The ‘Dreamliner’ no longer pulls out of its hangar in Delhi at 4 a.m. to be loaded with sumptuous south Indian breakfast for its daily run to Chennai. For more than a week now, Air India’s Boeing 787 aircraft have remained parked in hangars around the country after American watchdog Federal Aviation Administration raised safety concerns. The fleet of six 787s was grounded just under four months after the aircraft’s inaugural flight between the Capital and Chennai.
However, it is not just the Indian airline but also two Japanese carriers — ANA and Japan Airlines — and the Ethiopian, Lan Chile and United that have grounded their fleets due to safety concerns.
But that’s small consolation for the legions of 787 aficionados in India, who felt cheated when the aircraft that was inducted after a delay of three years did not stay in air beyond just four months.
There was anyway only a small window of opportunity for domestic flyers to experience the 787 as Air India’s long-term plan is to deploy them on long-haul international flights.
The airline is likely to get 27 planes until 2016. At the time of grounding, it was already flying them to Frankfurt, Paris and Dubai from Delhi. Internationally, too, the 787 is deployed mainly for long-haul flights.
Air India’s decision to induct the 787 was preceded by great hype as it was the first airline in India to go in for this newest generation of civilian aircraft. Jet Airways too has ordered the 787s, but its deliveries will take longer.
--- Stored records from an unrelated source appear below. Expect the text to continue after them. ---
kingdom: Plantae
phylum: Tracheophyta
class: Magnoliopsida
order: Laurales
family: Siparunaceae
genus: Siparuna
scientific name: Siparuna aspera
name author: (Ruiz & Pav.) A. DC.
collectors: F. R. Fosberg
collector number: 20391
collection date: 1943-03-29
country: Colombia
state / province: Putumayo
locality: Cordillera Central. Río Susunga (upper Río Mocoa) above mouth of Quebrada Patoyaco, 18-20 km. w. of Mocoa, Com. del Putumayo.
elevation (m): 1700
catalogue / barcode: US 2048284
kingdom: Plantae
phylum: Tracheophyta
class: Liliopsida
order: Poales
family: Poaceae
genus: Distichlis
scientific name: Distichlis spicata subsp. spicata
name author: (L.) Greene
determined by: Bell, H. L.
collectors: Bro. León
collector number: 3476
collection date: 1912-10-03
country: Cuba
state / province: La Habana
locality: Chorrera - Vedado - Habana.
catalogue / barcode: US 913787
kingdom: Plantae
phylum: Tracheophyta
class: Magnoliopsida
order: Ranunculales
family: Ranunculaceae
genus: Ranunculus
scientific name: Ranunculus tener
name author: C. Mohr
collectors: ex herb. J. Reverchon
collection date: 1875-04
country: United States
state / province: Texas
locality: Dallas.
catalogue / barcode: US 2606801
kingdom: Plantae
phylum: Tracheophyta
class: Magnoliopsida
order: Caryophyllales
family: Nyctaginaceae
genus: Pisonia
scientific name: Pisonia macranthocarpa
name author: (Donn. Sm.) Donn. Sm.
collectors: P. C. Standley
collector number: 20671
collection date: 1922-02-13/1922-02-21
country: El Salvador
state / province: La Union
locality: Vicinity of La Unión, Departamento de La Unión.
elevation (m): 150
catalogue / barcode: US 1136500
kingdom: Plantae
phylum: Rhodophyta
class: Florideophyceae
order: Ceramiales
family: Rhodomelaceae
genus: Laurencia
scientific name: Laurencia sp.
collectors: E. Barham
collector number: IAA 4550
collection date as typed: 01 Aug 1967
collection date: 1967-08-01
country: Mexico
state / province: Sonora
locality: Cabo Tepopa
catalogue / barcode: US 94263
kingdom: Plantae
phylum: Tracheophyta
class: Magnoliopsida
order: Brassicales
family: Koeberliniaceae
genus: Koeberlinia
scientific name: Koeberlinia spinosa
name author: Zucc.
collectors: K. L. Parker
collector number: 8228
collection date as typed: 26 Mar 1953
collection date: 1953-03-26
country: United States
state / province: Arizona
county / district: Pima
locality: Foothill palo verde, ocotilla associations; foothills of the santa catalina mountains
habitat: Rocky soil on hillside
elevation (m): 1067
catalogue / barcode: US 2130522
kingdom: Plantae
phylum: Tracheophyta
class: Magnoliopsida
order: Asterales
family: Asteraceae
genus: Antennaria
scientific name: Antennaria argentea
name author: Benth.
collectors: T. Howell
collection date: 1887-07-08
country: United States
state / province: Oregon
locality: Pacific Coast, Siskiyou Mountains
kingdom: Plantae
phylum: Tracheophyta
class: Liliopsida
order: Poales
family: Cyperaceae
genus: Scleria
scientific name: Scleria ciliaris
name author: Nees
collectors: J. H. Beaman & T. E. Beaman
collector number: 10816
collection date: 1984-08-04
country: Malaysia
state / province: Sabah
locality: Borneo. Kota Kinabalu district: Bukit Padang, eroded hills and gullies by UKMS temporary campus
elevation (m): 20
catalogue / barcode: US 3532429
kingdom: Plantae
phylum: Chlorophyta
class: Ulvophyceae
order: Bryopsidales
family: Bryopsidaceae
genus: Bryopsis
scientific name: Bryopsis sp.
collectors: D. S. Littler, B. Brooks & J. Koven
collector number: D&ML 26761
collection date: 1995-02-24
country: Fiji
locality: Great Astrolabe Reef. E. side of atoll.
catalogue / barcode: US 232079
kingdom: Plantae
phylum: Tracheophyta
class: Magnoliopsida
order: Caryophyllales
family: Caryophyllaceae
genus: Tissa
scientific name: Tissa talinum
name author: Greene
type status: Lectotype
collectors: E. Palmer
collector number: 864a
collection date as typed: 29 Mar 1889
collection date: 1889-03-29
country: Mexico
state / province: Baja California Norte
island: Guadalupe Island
The national carrier had taken out full-page advertisements, offered special inaugural fares, and even had its pilots emerge from the cockpit to explain to flyers the advantages of the aircraft. Those who experienced the flight readily testified that it had the potential to transform the image of the State-owned airline reviled for its ageing, decrepit fleet.
Besides Delhi-Chennai, the Dreamliner was flying daily between Delhi and Kolkata, apart from two runs to Bangalore.
Many in India saw the 787 as US-based Boeing’s answer to European manufacturer Airbus Industrie’s A380, the world’s largest civilian aircraft. The country has not permitted international airlines to fly the A380 into any Indian airport, denying flyers the experience of this double-decker, which can seat over 500 on a single flight.
The Boeing 787 did not lag far either, when it came to on-board offerings. Business class flyers on the early morning run between Delhi and Chennai could catch up on sleep comfortably on a seat that converts into a full flat bed — a first for domestic flights in India.
But the pampering is not restricted to the 18 flyers in business class. For those in economy, too, it meant arriving fresher at their destination thanks to the newest technology the aircraft uses. The cabin pressure is equivalent to air pressure at 6,000 ft, as compared to 8,000 ft in other aircraft. This means less likelihood of headaches or fatigue resulting from long-haul flights.
The other attractions are the large windows with the option of electronically dimming the brightness from sunshine to darkness in about 60 seconds.
The Dreamliner is also environment-friendly — 15 per cent less fuel consumption than other similar-sized aircraft and 20 per cent less emission. It has a high-efficiency particulate air filter that not only removes bacteria and viruses but also recycles air every 30 minutes, leaving the cabin air cleaner than in most other commercial aircraft. The presence of a system that senses turbulence and commands the wing control surface to counter it ensures a smooth flight.